=== Begin Enclosure ===
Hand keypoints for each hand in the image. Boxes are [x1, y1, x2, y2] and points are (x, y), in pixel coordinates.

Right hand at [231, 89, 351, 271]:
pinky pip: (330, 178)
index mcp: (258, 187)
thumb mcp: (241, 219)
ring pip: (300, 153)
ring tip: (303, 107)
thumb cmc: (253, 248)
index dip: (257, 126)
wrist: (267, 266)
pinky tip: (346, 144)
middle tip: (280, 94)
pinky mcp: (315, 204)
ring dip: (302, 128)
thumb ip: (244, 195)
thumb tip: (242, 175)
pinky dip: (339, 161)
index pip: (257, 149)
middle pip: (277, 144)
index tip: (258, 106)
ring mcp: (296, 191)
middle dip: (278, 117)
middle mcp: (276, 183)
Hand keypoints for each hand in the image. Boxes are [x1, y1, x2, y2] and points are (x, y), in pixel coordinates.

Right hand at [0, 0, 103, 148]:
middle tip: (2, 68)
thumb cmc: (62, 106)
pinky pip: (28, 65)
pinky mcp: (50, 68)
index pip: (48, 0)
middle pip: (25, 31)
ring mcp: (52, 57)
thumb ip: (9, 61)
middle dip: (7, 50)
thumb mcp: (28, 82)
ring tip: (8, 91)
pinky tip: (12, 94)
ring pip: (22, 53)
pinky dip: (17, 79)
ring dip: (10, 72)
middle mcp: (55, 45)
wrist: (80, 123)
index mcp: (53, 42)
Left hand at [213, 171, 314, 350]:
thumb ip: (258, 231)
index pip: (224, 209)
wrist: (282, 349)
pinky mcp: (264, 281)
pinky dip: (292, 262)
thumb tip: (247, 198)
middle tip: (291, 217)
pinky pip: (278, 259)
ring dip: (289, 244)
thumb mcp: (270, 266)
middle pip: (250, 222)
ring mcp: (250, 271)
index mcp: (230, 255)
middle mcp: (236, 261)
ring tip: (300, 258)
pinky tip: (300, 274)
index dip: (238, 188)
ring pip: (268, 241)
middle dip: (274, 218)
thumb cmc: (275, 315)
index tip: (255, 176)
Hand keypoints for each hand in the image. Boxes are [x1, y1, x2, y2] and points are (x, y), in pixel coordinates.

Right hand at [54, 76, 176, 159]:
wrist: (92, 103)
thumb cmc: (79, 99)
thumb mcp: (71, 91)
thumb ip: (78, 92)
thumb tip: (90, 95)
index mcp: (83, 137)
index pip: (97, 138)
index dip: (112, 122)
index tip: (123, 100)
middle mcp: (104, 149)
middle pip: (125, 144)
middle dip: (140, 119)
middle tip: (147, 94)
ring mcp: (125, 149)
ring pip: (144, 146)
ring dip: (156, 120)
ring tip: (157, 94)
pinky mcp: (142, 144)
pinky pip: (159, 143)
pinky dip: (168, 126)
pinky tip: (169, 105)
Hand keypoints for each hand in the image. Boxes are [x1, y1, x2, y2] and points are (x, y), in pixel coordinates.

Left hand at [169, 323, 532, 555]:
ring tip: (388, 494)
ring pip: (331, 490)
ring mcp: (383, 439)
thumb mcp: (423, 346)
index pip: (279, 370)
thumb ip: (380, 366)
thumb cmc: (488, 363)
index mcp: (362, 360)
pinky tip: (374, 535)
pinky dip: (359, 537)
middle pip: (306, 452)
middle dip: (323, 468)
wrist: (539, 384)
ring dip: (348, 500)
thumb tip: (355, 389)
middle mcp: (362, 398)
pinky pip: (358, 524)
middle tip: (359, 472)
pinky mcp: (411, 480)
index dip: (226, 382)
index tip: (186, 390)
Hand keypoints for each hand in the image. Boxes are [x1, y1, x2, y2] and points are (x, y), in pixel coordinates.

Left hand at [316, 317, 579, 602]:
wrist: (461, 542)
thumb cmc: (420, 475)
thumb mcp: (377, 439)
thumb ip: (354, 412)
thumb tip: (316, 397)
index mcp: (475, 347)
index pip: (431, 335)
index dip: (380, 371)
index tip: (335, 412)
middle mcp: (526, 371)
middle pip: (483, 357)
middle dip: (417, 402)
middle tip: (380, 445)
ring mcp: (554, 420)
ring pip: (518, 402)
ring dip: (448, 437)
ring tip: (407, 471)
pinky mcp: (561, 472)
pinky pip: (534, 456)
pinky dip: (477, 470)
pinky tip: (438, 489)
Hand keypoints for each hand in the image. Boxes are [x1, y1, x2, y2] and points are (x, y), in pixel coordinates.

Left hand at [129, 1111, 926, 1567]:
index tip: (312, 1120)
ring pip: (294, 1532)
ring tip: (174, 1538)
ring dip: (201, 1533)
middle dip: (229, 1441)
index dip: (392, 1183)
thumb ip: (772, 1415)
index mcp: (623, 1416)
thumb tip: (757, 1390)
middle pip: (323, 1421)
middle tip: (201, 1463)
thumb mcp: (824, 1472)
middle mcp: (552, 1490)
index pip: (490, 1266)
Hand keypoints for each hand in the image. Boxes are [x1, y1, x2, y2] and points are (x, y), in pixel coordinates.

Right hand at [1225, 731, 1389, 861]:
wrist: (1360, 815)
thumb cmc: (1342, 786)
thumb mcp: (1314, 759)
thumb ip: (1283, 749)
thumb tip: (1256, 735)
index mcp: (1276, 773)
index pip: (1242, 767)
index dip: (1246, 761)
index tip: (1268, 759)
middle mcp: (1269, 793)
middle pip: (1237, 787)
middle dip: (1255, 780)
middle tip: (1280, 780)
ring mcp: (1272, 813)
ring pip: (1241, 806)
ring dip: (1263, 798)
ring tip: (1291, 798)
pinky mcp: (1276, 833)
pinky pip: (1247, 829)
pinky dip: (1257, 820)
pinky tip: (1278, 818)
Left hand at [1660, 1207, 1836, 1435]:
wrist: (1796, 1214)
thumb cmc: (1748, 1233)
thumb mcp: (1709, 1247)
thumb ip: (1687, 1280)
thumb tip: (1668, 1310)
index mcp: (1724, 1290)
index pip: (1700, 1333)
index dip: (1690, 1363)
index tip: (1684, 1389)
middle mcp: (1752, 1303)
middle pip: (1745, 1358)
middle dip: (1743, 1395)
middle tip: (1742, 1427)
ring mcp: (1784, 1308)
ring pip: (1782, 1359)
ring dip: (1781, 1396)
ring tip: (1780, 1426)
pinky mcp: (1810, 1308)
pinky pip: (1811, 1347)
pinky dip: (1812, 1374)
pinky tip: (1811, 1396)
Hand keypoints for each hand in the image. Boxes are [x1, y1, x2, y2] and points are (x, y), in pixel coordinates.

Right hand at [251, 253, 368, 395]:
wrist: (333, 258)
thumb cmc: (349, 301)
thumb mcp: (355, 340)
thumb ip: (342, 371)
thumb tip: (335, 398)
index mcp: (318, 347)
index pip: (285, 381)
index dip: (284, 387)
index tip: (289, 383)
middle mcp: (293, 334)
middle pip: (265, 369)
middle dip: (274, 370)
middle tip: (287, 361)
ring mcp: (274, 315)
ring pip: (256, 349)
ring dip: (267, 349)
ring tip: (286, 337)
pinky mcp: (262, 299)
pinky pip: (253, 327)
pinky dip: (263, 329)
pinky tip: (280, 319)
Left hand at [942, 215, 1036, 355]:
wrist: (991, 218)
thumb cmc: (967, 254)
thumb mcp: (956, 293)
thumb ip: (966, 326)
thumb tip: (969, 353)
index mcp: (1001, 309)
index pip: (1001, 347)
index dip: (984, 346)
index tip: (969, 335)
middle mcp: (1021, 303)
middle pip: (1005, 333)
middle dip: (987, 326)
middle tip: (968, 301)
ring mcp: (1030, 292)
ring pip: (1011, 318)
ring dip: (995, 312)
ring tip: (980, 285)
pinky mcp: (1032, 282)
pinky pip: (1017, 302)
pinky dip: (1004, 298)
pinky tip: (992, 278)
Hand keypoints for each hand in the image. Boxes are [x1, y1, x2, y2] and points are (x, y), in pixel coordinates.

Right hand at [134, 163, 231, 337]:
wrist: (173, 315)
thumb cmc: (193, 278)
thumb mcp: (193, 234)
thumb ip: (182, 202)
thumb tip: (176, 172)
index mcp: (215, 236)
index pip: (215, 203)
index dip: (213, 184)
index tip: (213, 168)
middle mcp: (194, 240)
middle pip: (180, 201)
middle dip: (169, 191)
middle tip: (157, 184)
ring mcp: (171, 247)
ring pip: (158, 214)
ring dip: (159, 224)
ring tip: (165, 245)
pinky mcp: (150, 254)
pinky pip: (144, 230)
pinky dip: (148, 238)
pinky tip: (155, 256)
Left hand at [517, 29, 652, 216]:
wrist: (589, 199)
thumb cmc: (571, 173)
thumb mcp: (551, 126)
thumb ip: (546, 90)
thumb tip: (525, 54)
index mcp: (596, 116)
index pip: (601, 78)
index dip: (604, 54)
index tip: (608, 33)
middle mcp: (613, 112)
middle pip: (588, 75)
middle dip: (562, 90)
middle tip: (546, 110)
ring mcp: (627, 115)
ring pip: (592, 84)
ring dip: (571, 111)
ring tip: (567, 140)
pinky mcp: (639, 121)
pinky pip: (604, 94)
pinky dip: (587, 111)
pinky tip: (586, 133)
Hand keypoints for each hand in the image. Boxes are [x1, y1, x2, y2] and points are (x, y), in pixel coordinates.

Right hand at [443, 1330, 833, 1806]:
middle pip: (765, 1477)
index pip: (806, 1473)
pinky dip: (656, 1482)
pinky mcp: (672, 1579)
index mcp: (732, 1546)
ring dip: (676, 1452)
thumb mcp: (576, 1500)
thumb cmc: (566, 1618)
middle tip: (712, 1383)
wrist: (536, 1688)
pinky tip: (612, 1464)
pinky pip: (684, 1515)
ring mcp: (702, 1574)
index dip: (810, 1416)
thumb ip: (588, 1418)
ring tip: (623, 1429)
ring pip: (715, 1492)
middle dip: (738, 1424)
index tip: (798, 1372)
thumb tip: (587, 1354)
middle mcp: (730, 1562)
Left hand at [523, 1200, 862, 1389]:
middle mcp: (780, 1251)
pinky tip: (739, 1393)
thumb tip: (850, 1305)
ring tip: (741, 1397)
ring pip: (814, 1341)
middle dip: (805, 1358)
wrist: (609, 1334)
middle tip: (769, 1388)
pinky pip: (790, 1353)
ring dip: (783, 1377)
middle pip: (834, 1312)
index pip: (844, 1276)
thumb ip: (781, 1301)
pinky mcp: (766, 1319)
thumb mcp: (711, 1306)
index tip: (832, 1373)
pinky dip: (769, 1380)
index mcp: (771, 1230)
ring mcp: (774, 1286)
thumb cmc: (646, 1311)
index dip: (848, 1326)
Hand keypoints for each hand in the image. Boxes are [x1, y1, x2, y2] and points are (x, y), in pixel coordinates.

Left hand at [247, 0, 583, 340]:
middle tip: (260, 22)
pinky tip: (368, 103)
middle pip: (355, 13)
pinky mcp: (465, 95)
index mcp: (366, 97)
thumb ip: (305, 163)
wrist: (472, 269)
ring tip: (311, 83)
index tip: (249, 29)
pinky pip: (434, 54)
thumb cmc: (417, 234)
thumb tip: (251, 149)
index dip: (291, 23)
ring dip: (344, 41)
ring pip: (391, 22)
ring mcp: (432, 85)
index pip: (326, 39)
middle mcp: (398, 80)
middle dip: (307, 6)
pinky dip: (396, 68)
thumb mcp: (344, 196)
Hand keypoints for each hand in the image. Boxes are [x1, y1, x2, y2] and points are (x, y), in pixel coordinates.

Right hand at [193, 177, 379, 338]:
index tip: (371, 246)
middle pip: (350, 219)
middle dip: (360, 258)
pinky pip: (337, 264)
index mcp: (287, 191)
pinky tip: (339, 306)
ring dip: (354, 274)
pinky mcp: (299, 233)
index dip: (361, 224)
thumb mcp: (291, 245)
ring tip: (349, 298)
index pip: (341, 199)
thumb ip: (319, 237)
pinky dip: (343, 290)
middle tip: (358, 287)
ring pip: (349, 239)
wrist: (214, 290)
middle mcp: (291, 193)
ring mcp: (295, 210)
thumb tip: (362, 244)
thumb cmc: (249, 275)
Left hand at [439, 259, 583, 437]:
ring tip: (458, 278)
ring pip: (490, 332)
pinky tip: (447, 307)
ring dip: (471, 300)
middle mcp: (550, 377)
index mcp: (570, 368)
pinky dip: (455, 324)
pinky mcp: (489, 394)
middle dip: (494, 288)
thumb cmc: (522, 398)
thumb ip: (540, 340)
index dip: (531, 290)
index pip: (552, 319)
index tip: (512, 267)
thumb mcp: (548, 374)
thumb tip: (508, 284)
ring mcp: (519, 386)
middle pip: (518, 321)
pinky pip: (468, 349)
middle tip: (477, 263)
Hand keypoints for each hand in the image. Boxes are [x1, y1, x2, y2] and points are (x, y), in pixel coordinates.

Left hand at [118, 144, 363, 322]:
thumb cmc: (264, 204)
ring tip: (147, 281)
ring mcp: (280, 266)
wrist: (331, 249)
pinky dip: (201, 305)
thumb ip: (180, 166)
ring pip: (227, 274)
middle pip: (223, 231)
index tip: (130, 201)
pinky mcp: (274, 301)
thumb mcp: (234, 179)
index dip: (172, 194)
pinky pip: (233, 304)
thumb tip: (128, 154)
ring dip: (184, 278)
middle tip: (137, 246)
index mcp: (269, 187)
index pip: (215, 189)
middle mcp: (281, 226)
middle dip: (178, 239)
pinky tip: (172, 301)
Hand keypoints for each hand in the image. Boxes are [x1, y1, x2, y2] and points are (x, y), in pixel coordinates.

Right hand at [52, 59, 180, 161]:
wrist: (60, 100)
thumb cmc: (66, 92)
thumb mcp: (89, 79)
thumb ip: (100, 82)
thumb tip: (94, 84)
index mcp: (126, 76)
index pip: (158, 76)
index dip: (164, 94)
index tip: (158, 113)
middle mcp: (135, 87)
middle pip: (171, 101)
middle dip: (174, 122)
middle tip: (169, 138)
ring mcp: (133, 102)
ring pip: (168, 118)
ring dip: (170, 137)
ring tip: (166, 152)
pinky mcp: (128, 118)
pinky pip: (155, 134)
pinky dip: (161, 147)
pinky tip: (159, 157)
=== End Enclosure ===
## TASK TO CARRY OUT
For the material above, reproduce exactly the lines from the line with "wrist: (589, 199)" to the line with "middle pip: (765, 1477)", inclusive, and exclude all others.

## WRITTEN REPLY
wrist: (589, 199)
thumb cmc: (571, 173)
thumb mcp: (551, 126)
thumb ip: (546, 90)
thumb tip: (525, 54)
index mcp: (596, 116)
index pip: (601, 78)
index dip: (604, 54)
index tip: (608, 33)
middle mcp: (613, 112)
middle pip: (588, 75)
middle dip: (562, 90)
middle tip: (546, 110)
ring mcp: (627, 115)
ring pip: (592, 84)
ring dip: (571, 111)
ring tip: (567, 140)
pinky mcp: (639, 121)
pinky pip: (604, 94)
pinky dip: (587, 111)
pinky tip: (586, 133)
Hand keypoints for each hand in the image. Boxes are [x1, y1, x2, y2] and points are (x, y), in pixel coordinates.

Right hand at [443, 1330, 833, 1806]:
middle pip: (765, 1477)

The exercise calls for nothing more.